Methods: By polymerase chain reaction-restriction fragment length polymorphism (PCR-RFLP), -191G/C SNP in the promoter region of ABCA1 gene was analyzed in 204 patients with CAD and 114 control subjects and the distribution of the -191G/C genotypes compared between the two groups and also between different clinical phenotypes of CAD. The clinical indexes associated with CAD were also compared between the patients with the three genotypes of CAD.

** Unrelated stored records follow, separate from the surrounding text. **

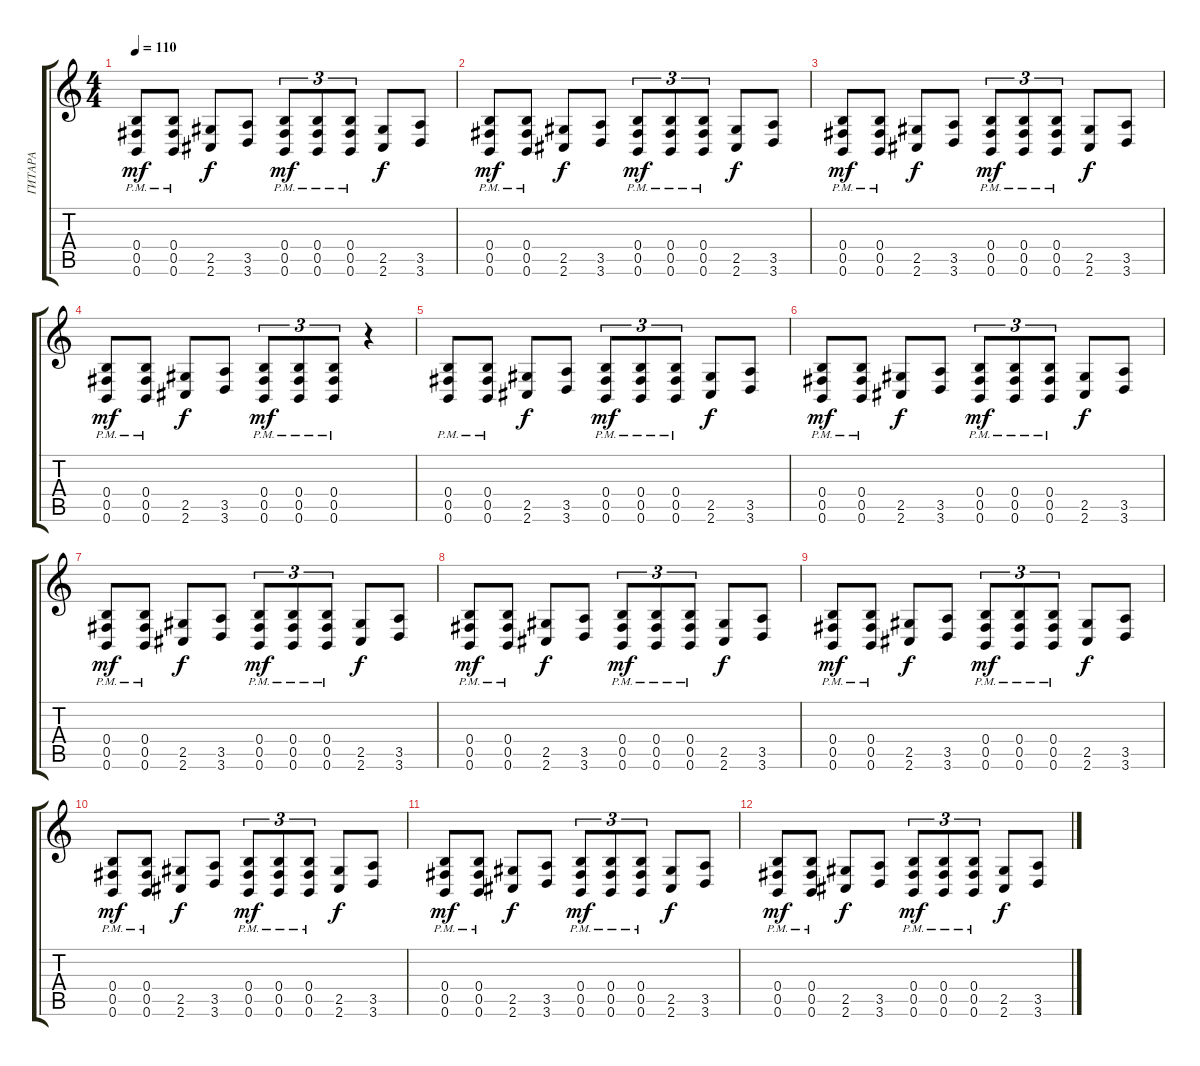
\track ("ГИТАРА" "ГИТАРА") {instrument overdrivenguitar}
\staff {score tabs}
\tuning (Db4 Ab3 E3 B2 Gb2 B1) {hide}
\ts (4 4)
\tempo 110
\clef g2
\ks c
(0.4{pm} 0.5{pm} 0.6).8{dy mf instrument overdrivenguitar} (0.4{pm} 0.5{pm} 0.6).8 (2.5 2.6).8{dy f} (3.5 3.6).8 (0.4{pm} 0.5{pm} 0.6).8{tu (3 2) dy mf} (0.4{pm} 0.5{pm} 0.6).8{tu (3 2)} (0.4{pm} 0.5{pm} 0.6).8{tu (3 2)} (2.5 2.6).8{dy f} (3.5 3.6).8 |
(0.4{pm} 0.5{pm} 0.6).8{dy mf} (0.4{pm} 0.5{pm} 0.6).8 (2.5 2.6).8{dy f} (3.5 3.6).8 (0.4{pm} 0.5{pm} 0.6).8{tu (3 2) dy mf} (0.4{pm} 0.5{pm} 0.6).8{tu (3 2)} (0.4{pm} 0.5{pm} 0.6).8{tu (3 2)} (2.5 2.6).8{dy f} (3.5 3.6).8 |
(0.4{pm} 0.5{pm} 0.6).8{dy mf} (0.4{pm} 0.5{pm} 0.6).8 (2.5 2.6).8{dy f} (3.5 3.6).8 (0.4{pm} 0.5{pm} 0.6).8{tu (3 2) dy mf} (0.4{pm} 0.5{pm} 0.6).8{tu (3 2)} (0.4{pm} 0.5{pm} 0.6).8{tu (3 2)} (2.5 2.6).8{dy f} (3.5 3.6).8 |
(0.4{pm} 0.5{pm} 0.6).8{dy mf} (0.4{pm} 0.5{pm} 0.6).8 (2.5 2.6).8{dy f} (3.5 3.6).8 (0.4{pm} 0.5{pm} 0.6).8{tu (3 2) dy mf} (0.4{pm} 0.5{pm} 0.6).8{tu (3 2)} (0.4{pm} 0.5{pm} 0.6).8{tu (3 2)} r.4 |
(0.4{pm} 0.5{pm} 0.6).8 (0.4{pm} 0.5{pm} 0.6).8 (2.5 2.6).8{dy f} (3.5 3.6).8 (0.4{pm} 0.5{pm} 0.6).8{tu (3 2) dy mf} (0.4{pm} 0.5{pm} 0.6).8{tu (3 2)} (0.4{pm} 0.5{pm} 0.6).8{tu (3 2)} (2.5 2.6).8{dy f} (3.5 3.6).8 |
(0.4{pm} 0.5{pm} 0.6).8{dy mf} (0.4{pm} 0.5{pm} 0.6).8 (2.5 2.6).8{dy f} (3.5 3.6).8 (0.4{pm} 0.5{pm} 0.6).8{tu (3 2) dy mf} (0.4{pm} 0.5{pm} 0.6).8{tu (3 2)} (0.4{pm} 0.5{pm} 0.6).8{tu (3 2)} (2.5 2.6).8{dy f} (3.5 3.6).8 |
(0.4{pm} 0.5{pm} 0.6).8{dy mf} (0.4{pm} 0.5{pm} 0.6).8 (2.5 2.6).8{dy f} (3.5 3.6).8 (0.4{pm} 0.5{pm} 0.6).8{tu (3 2) dy mf} (0.4{pm} 0.5{pm} 0.6).8{tu (3 2)} (0.4{pm} 0.5{pm} 0.6).8{tu (3 2)} (2.5 2.6).8{dy f} (3.5 3.6).8 |
(0.4{pm} 0.5{pm} 0.6).8{dy mf} (0.4{pm} 0.5{pm} 0.6).8 (2.5 2.6).8{dy f} (3.5 3.6).8 (0.4{pm} 0.5{pm} 0.6).8{tu (3 2) dy mf} (0.4{pm} 0.5{pm} 0.6).8{tu (3 2)} (0.4{pm} 0.5{pm} 0.6).8{tu (3 2)} (2.5 2.6).8{dy f} (3.5 3.6).8 |
(0.4{pm} 0.5{pm} 0.6).8{dy mf} (0.4{pm} 0.5{pm} 0.6).8 (2.5 2.6).8{dy f} (3.5 3.6).8 (0.4{pm} 0.5{pm} 0.6).8{tu (3 2) dy mf} (0.4{pm} 0.5{pm} 0.6).8{tu (3 2)} (0.4{pm} 0.5{pm} 0.6).8{tu (3 2)} (2.5 2.6).8{dy f} (3.5 3.6).8 |
(0.4{pm} 0.5{pm} 0.6).8{dy mf} (0.4{pm} 0.5{pm} 0.6).8 (2.5 2.6).8{dy f} (3.5 3.6).8 (0.4{pm} 0.5{pm} 0.6).8{tu (3 2) dy mf} (0.4{pm} 0.5{pm} 0.6).8{tu (3 2)} (0.4{pm} 0.5{pm} 0.6).8{tu (3 2)} (2.5 2.6).8{dy f} (3.5 3.6).8 |
(0.4{pm} 0.5{pm} 0.6).8{dy mf} (0.4{pm} 0.5{pm} 0.6).8 (2.5 2.6).8{dy f} (3.5 3.6).8 (0.4{pm} 0.5{pm} 0.6).8{tu (3 2) dy mf} (0.4{pm} 0.5{pm} 0.6).8{tu (3 2)} (0.4{pm} 0.5{pm} 0.6).8{tu (3 2)} (2.5 2.6).8{dy f} (3.5 3.6).8 |
(0.4{pm} 0.5{pm} 0.6).8{dy mf} (0.4{pm} 0.5{pm} 0.6).8 (2.5 2.6).8{dy f} (3.5 3.6).8 (0.4{pm} 0.5{pm} 0.6).8{tu (3 2) dy mf} (0.4{pm} 0.5{pm} 0.6).8{tu (3 2)} (0.4{pm} 0.5{pm} 0.6).8{tu (3 2)} (2.5 2.6).8{dy f} (3.5 3.6).8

Results: The frequency distribution of GG, GC, and CC genotypes significantly differed between CAD group and the control group, and the former group had obvious higher CC genotype frequency and the C allele frequency (P<0.05 and P<0.01, respectively). In CAD patients, the frequency distribution of GG, GC, and CC genotypes varied significantly between those with acute coronary syndrome (ACS) and those with stable angina pectoris (SAP). The CC genotype showed obviously higher frequency in ACS group than in SAP group and the C allele was more frequent in the former group (P<0.05 and P<0.01, respectively). However, no significant difference was noted in the body mass index, total cholesterol, triglyceride, high-density lipoprotein, low-density lipoprotein, or very low-density lipoprotein cholesterols between the three genotypes.
Conclusions: The -191G/C SNP in the promoter region of ABCA1 is associated with increased CAD and the C allele may relate to the stability of CAD without detectable changes in plasma lipids.